▶ _EXTRAIT_
═══

L'essentiel de cette méditation est de rester, face à la respiration, un observateur froid et attentif au fur et à mesure que celle-ci devient longue et imperceptible, jusqu'à disparaître totalement. Alors, sans perdre conscience, comme dans le sommeil, votre Soi réel commencera à devenir pour vous une réalité. Il aura conscience d'être, sans plus. La moindre envie de vouloir analyser l'expérience brisera le charme et il faudra recommencer. Ainsi, progressivement, le Soi se dissociera du non-soi (la personnalité terrestre et le sens du « je »).

Le SEI et le SHIN doivent être chantés à l'intérieur du front: comme si l'océan s'y trouvait. C'est là une tâche ardue. Aussi, ne vous énervez pas, ne vous irritez pas, n'abandonnez pas, le mental serait trop heureux de vous avoir vaincu et, avec le sourire, tranquillement mais fermement, ramenez votre pensée sur le Sei-Shin, quoi qu'il arrive, car après tout il vous faudra un jour devenir ce maître recherché et on ne peut espérer y parvenir avant d'avoir atteint la maîtrise du mental.

5. Si vous continuez avec persévérance et opiniâtreté, des résultats apparaîtront après trois ou six mois de pratique, ou peut-être avant.

De jour en jour, la méditation deviendra profonde et, sans perdre conscience de votre réalité, vous perdrez la notion de temps et d'espace. Vos sens seront déconnectés de votre mental et ne filtreront plus les informations de l'extérieur. C'est là un stade important car les intervalles entre l'inspir et l'expir augmenteront au point que la respiration deviendra si faible que l'invocation du Sei-Shin sera entrecoupée d'un long silence, ce silence s'appelle Munen-Mushin.

6. Que faire pendant ces instants bénis de vrai silence ?

Surtout ne faire aucun effort, et continuer ce silence par le silence. Sei-Shin lui-même tend à disparaître pour laisser place à la félicité du mental pur. C'est cela la conquête du Soi. Au fur et à mesure que ces étapes se prolongent, la connaissance du Soi imprègne le mental qui n'est plus et le cerveau peut faire l'expérience consciente et objective de la soi-conscience, dont aucun mot ne peut décrire la force, la beauté et la profondeur.

Il importe seulement que le silence soit naturellement consacré à la divinité, quelle que soit la manière dont chacun puisse se la représenter (le Tout, l’Univers, la nature pour le panthéiste, Ishvara pour le yogi, Bouddha pour le bouddhiste, etc.) et de ne pas adorer le moyen, la méditation Sei-Shin, en oubliant le but, le silence du Soi.

═══

▶ _DONNÉES AFFICHÉES_
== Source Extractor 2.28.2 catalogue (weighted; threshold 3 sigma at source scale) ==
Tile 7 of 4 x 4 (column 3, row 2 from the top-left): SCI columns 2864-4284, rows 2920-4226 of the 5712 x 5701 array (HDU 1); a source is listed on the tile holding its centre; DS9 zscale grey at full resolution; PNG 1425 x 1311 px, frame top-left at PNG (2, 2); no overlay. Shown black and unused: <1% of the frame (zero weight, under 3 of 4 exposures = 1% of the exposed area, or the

═══

▶ _CONSIGNE_
Dans l'extrait sur la méditation Sei-Shin, quel nom porte le long silence qui entrecoupe l'invocation ?

▶ _SOLUTION_
Ce silence s'appelle Munen-Mushin.